__Activity__. Go to the line in the entries below that holds "index tip: (261, 106)" and repeat exactly from there through the line that holds "pinky tip: (232, 238)", inclusive.

__Supplied material__.
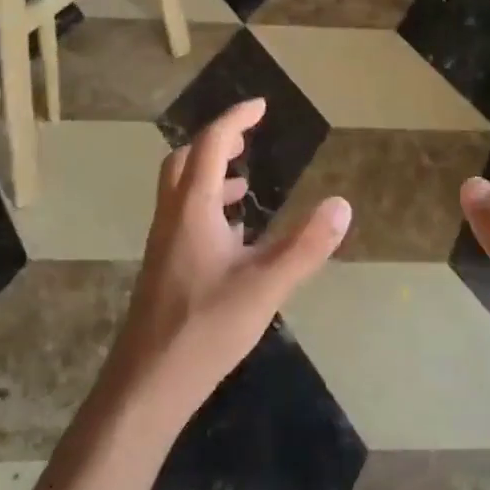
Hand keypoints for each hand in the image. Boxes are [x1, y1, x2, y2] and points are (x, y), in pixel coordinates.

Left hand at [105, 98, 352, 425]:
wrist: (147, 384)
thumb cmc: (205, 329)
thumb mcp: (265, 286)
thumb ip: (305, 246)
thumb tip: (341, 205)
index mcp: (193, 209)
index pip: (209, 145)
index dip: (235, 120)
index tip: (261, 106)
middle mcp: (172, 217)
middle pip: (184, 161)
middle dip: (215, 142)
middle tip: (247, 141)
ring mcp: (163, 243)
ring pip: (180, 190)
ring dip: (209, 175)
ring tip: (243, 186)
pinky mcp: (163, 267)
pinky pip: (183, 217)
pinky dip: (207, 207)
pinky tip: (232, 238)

--

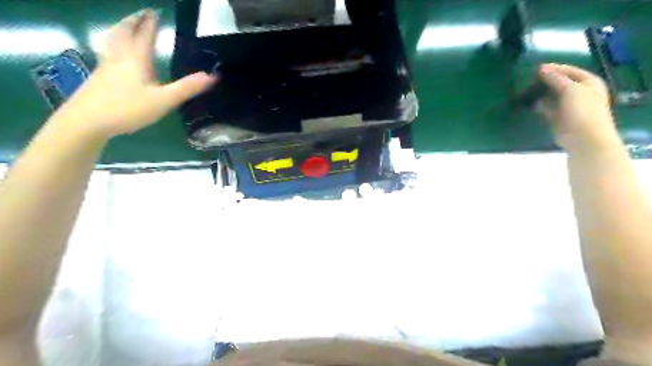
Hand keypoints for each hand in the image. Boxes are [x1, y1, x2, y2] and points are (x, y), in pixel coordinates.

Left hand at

...

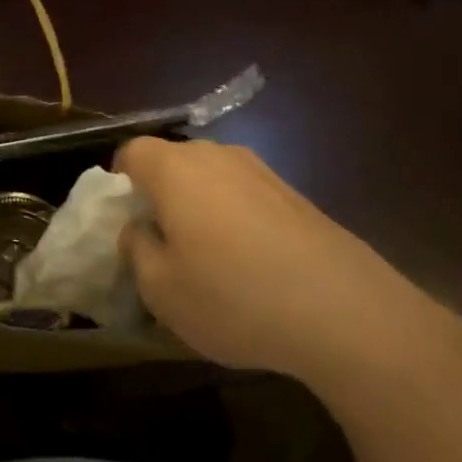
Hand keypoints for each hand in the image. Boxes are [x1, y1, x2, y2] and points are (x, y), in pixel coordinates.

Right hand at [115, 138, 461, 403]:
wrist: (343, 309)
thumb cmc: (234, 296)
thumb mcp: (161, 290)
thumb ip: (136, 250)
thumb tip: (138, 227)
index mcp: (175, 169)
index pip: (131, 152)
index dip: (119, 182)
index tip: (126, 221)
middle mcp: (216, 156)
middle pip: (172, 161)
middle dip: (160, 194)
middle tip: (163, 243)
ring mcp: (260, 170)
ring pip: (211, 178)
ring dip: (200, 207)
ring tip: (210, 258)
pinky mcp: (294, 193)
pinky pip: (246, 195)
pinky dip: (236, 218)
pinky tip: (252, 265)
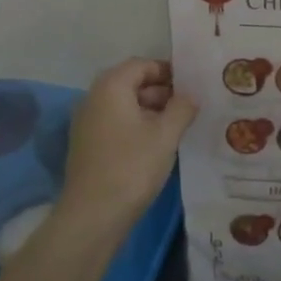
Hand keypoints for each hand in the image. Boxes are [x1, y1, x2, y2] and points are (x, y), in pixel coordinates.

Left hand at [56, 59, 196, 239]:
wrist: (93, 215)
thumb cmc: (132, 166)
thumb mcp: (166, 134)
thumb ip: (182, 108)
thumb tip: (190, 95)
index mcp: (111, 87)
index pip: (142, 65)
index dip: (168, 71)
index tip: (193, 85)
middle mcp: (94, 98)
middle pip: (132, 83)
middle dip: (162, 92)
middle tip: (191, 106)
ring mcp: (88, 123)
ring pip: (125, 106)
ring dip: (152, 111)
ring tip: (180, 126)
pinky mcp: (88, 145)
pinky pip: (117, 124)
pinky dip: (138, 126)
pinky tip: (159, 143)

__Output__.
index tip: (261, 106)
middle mcp: (172, 217)
middle pip: (184, 161)
middle dip: (215, 142)
middle tip: (247, 141)
ring mcp: (163, 243)
ring pip: (180, 190)
ring dip: (209, 175)
ring tip: (243, 186)
pinky mcp: (163, 267)
pinky pip: (183, 217)
pinky dip: (207, 207)
pinky tip: (232, 238)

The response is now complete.